The ISADORA Module is a design proposal for an Arts & Habitability Studies module for the International Space Station. For the past 45 years space has been defined by the hard sciences. My project focuses on giving artists a platform in which they could engage in artistic investigation in Earth's orbit. To this end I have proposed the ISADORA Module for the arts; a module tailored to the needs and desires of artists. I interviewed 20 artists to find out what an art module would need to contain in order to accommodate the many types of professionals within the arts (keeping the design within the constraint of fitting into the Shuttle payload). It will be the most spacious space in space: a volume 4.5 meters in diameter x 9 meters long. The module will be attached to the nadir port of FGB 1, the Zarya Module on the Russian side of the International Space Station. The ISADORA Module is a means to incorporate, in the most feasible way possible, the Arts and Humanities into space exploration.

The artists interviewed expressed a desire for basic audio-visual requirements: video-cams, sound systems and computers. Desires also revealed the need for a wider range of basic art supplies that spans as many disciplines as possible. But artists spoke mostly of existential issues, a desire for peace and quiet but also a desire for challenge. There appeared to be a conflicting desire of having a place with corners and straight edges versus a dimensionless environment with no references of up or down. So, in order to make ISADORA more conducive to artistic challenge and innovation, the studio is designed without a subjective vertical (without horizontal or vertical references) so that the paradigm shift of being in orbit is experienced to its fullest.

An overall impression that my interviewees gave me is that artists don’t only want to go into space to do art. They want to rethink how we should live in space, or better, rethink the current way astronauts and cosmonauts are already living in space. Artists spoke of "a place to see things grow", "a place for scientists to get away from their research". Oddly enough there were many references to a cozy, soft and even furry place at times. Did Paco Rabane's furry room for Barbarella really have that much of an impact on visions for space travel?

In order to accommodate artist's desires to create in space and the concern for how we live in space, I designed ISADORA to, at the click of a button, transform itself from a dimensionless performance studio into a comfy lounge for socializing with a subjective vertical (or up and down). It will become as one interviewee put it: a centerpiece for feeling at home on the International Space Station. A lot of the ideas expressed by the artists interviewed are actually very relevant to habitability questions for current and future space missions. After all, the greatest justification given by NASA to build the ISS is to experiment how we will live and work in space. Therefore, ISADORA could also serve as a platform for habitability studies.

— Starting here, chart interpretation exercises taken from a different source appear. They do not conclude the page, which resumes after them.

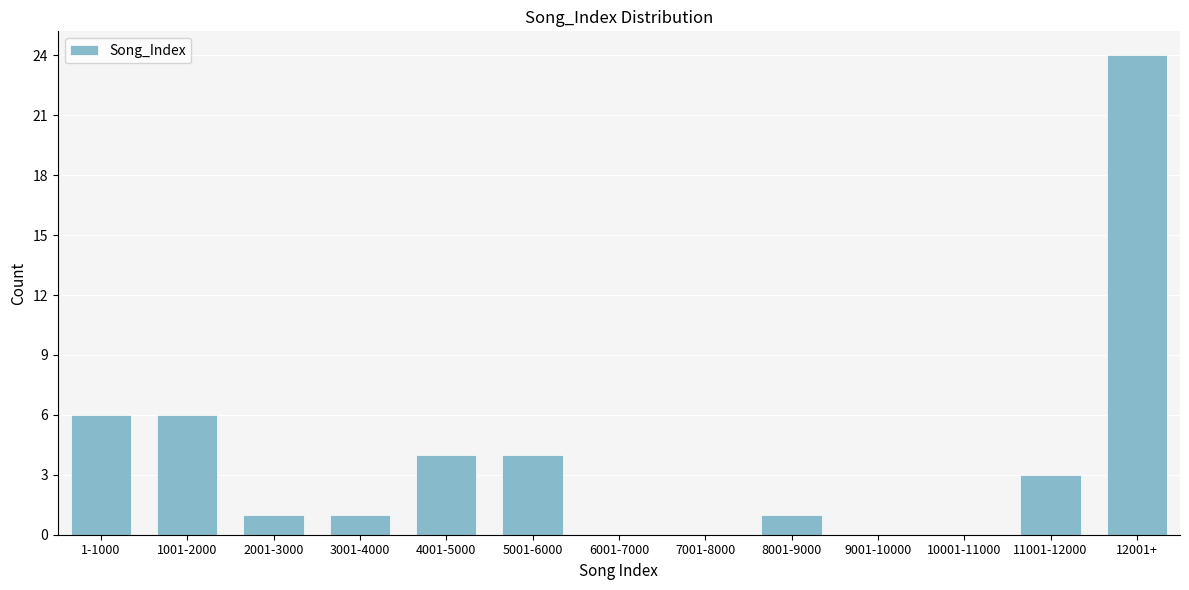

Reading right to left, transcribe all the data shown in this chart.

12001+=24	11001-12000=3	10001-11000=0	9001-10000=0	8001-9000=1	7001-8000=0	6001-7000=0	5001-6000=4	4001-5000=4	3001-4000=1	2001-3000=1	1001-2000=6	1-1000=6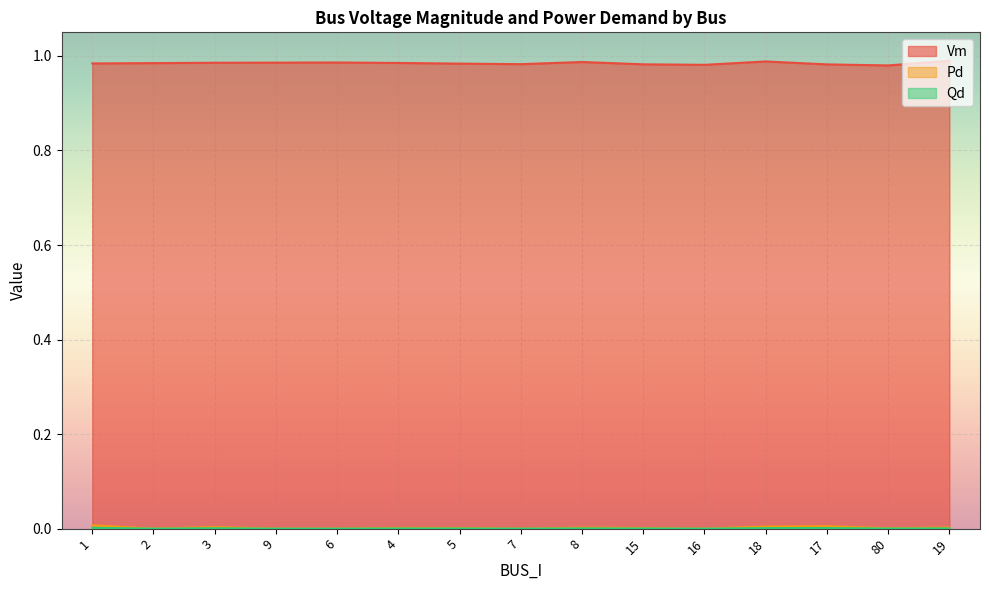

How many categories are shown in the chart?

15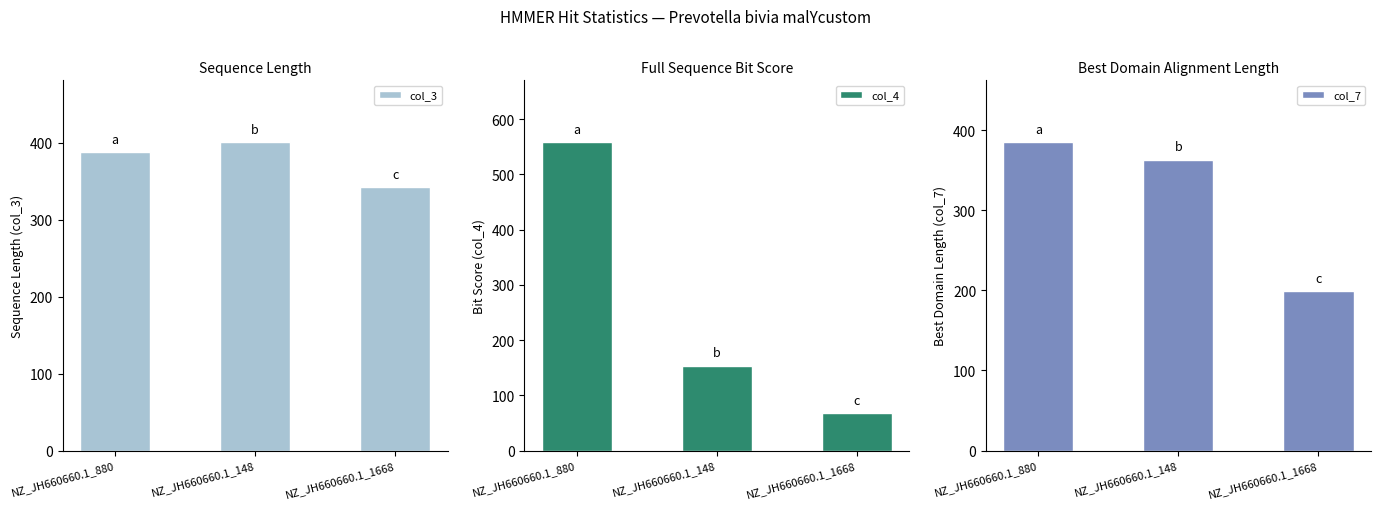

Are the bars horizontal?

No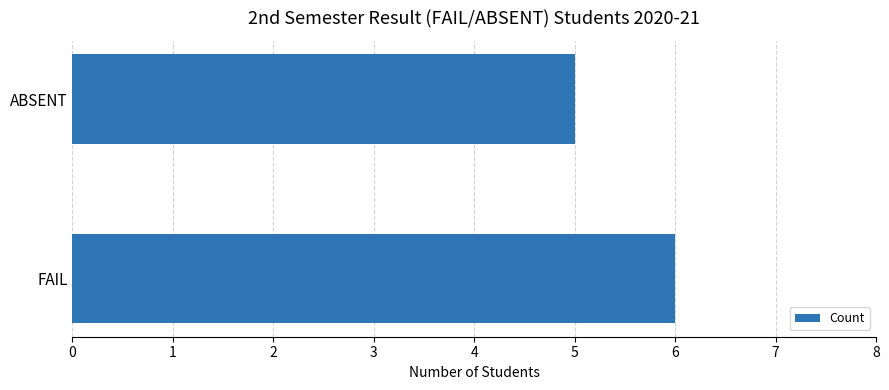

Reading bottom to top, transcribe all the data shown in this chart.

FAIL=6	ABSENT=5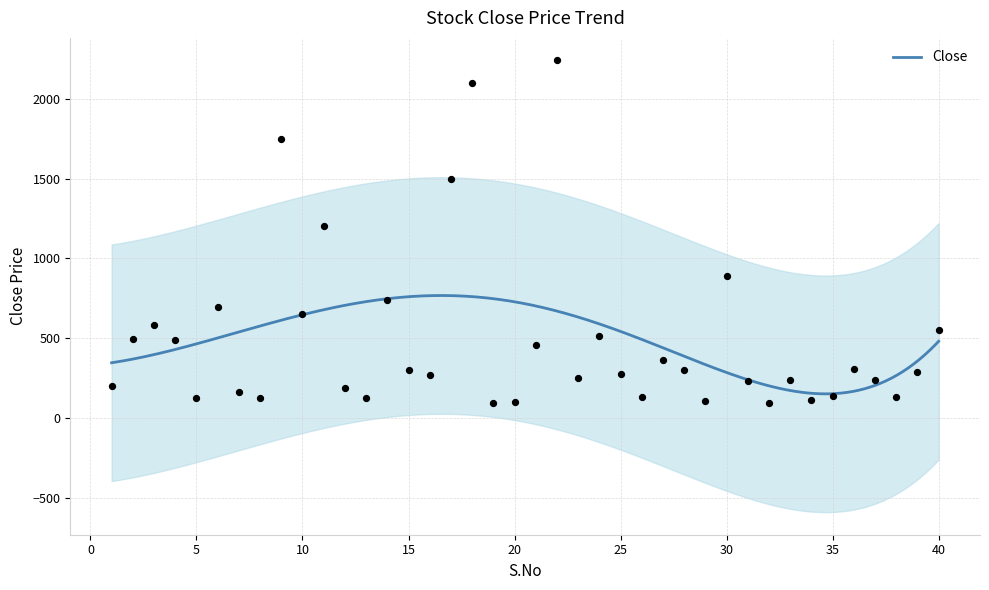

What is the lowest value of the Close series?

150.9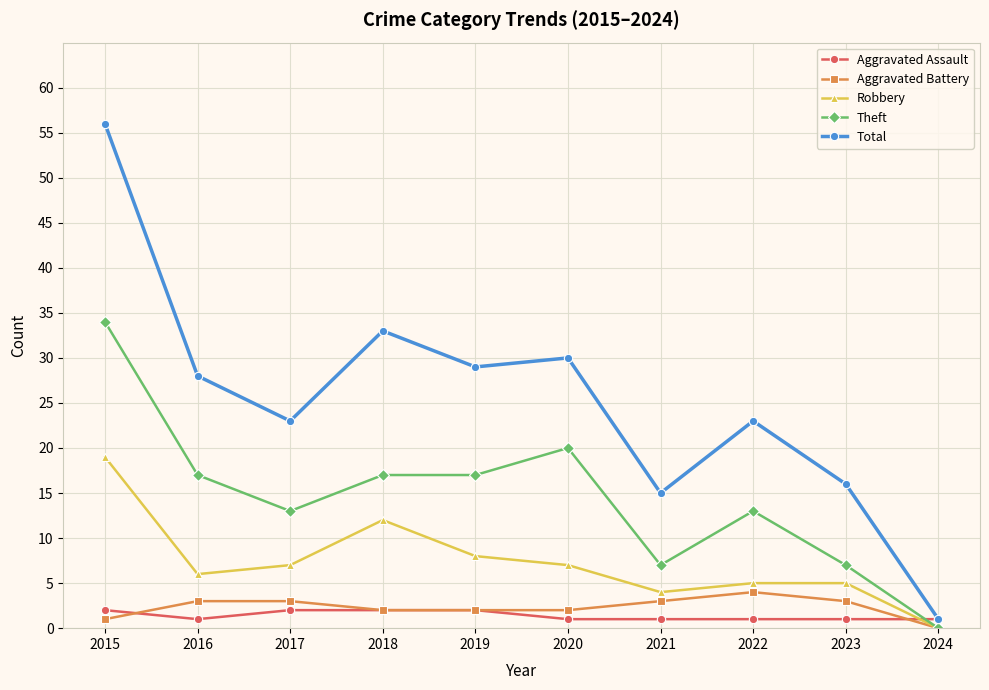

True or false: Robbery has a value of 19 at 2015.

True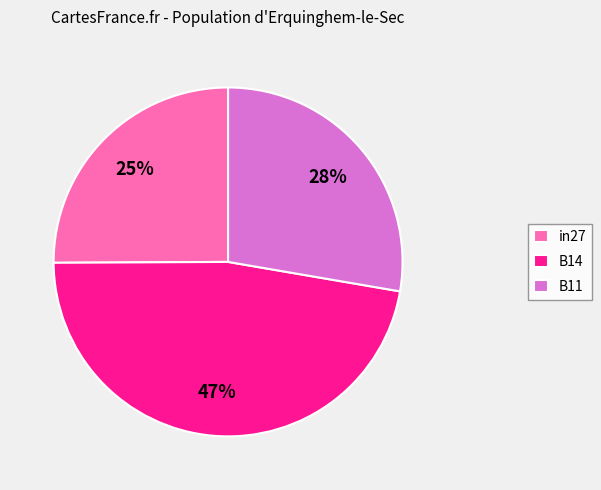

What percentage is the in27 slice, to the nearest percent?

25%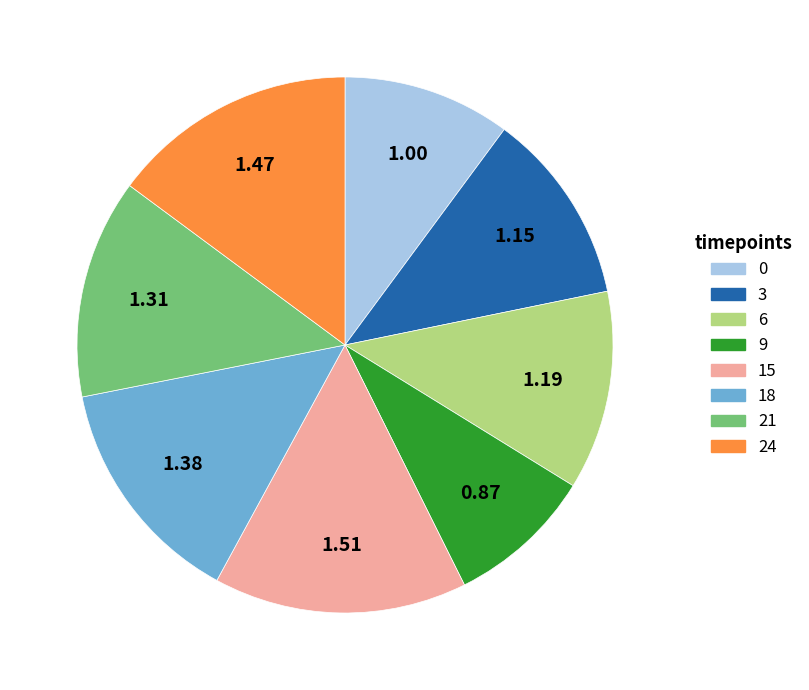

Does 15 account for over 50% of the chart?

No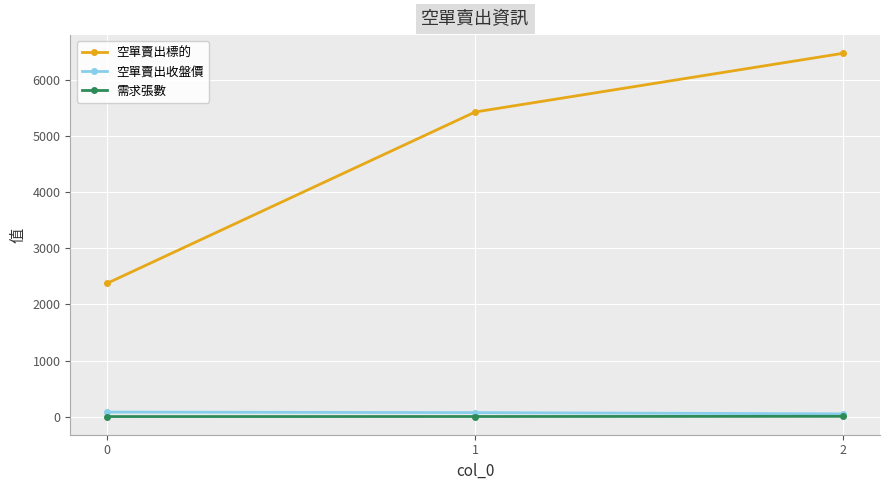

Which series has the widest spread of values?

空單賣出標的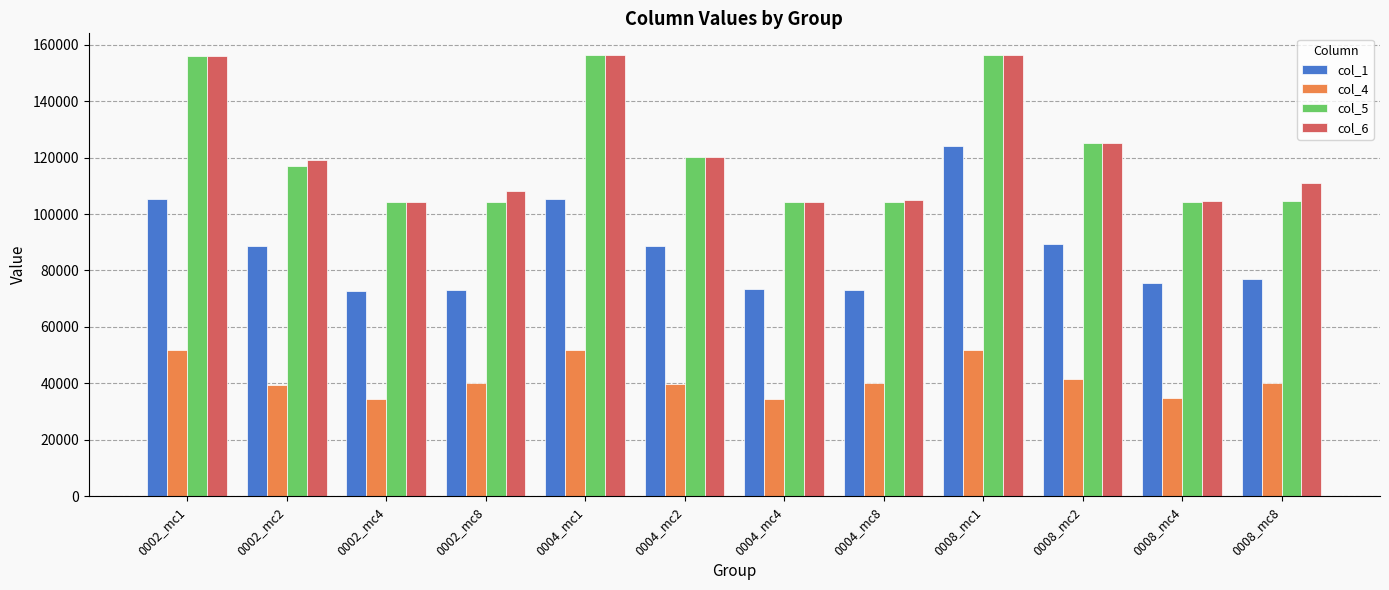

What is the value of the col_6 bar at the 7th from the left?

104206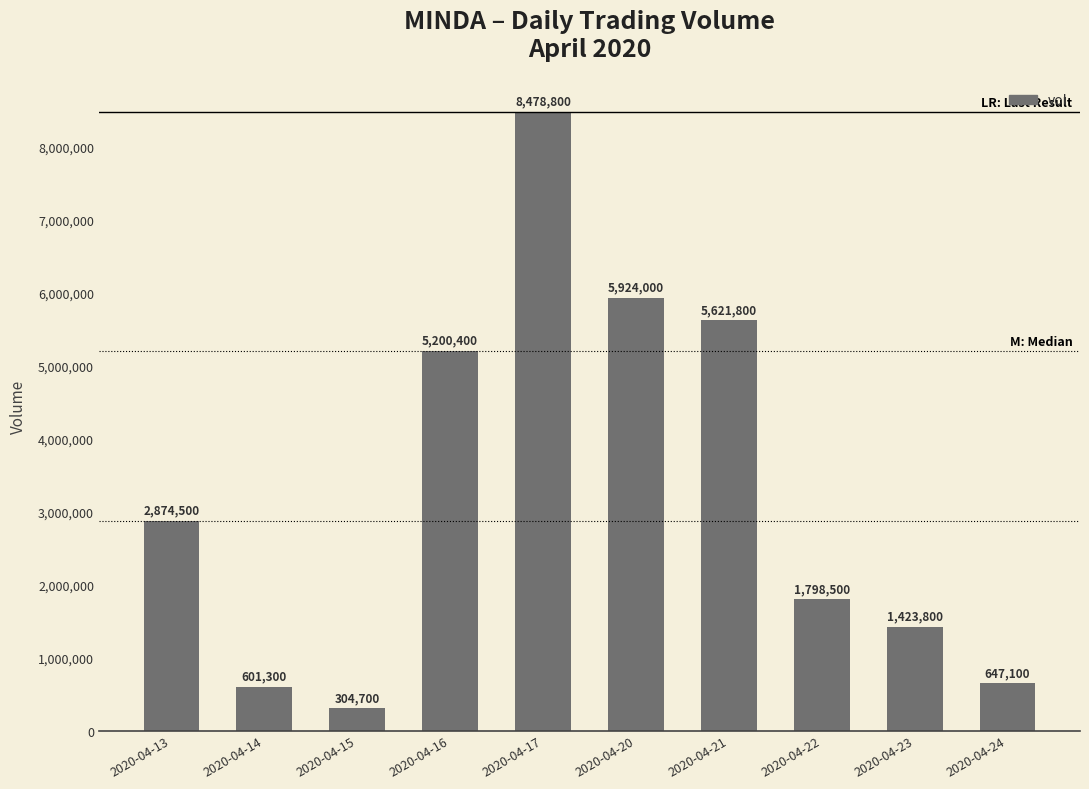

Where is the data nearest to the value 4391750?

2020-04-16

A large leftover group of concepts from the interviews, however, reflected the almost unanimous desire to collaborate with the scientists aboard the International Space Station. So, in order to forge a relationship between the arts and the space community (before launch, on orbit and upon return) I lay out a blue-print for an art program within a space agency. This entity would be responsible for developing and managing ISADORA. An autonomous art entity or division within the space agency that will build ISADORA will ensure that art projects do not become mere PR events for the agency’s other divisions and are not curated by people who do not have an art-related background. To preserve autonomy and command of ISADORA is to preserve artistic innovation in space.

I am convinced that the ISADORA Module is the most logical follow-up to manned spaceflight programs. This design proposal is very relevant to the current needs of the space industry and the gradual opening of space to non-conventional users. A good balance will have to be struck between all those interested in using ISADORA as a performance venue and a place for habitability research. The new space-tourism industry will certainly want to make use of ISADORA to test designs that improve the quality of life in microgravity. ISADORA will serve as a test-bed for research in astronaut well-being as well. Habitability research carried out by artists and designers in the ISADORA lounge will yield verifiable research into architecture of future space stations, bases on the Moon, Mars spacecraft design and Mars habitation architecture. But most importantly ISADORA will be a vehicle to explore the poetic potential of space; an experience that will most certainly broaden and deepen our perception of the Universe, our Earth, and Ourselves.